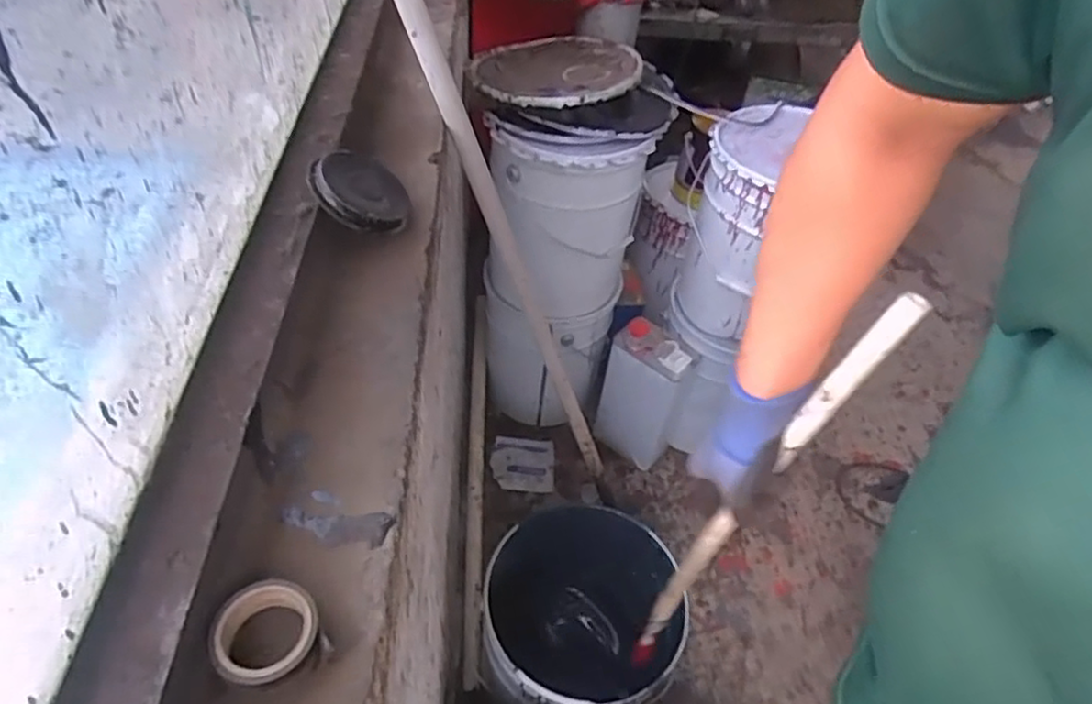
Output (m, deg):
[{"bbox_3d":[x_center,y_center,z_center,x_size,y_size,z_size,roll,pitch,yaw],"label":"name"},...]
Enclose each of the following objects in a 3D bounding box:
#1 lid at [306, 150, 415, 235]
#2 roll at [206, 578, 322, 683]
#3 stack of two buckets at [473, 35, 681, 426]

···

TASK TO COMPLETE: Retype the records verbatim, but not their images.

RESULT OF THIS TASK:
Output (m, deg):
[{"bbox_3d":[x_center,y_center,z_center,x_size,y_size,z_size,roll,pitch,yaw],"label":"name"},...]
Enclose each of the following objects in a 3D bounding box:
#1 lid at [306, 150, 415, 235]
#2 roll at [206, 578, 322, 683]
#3 stack of two buckets at [473, 35, 681, 426]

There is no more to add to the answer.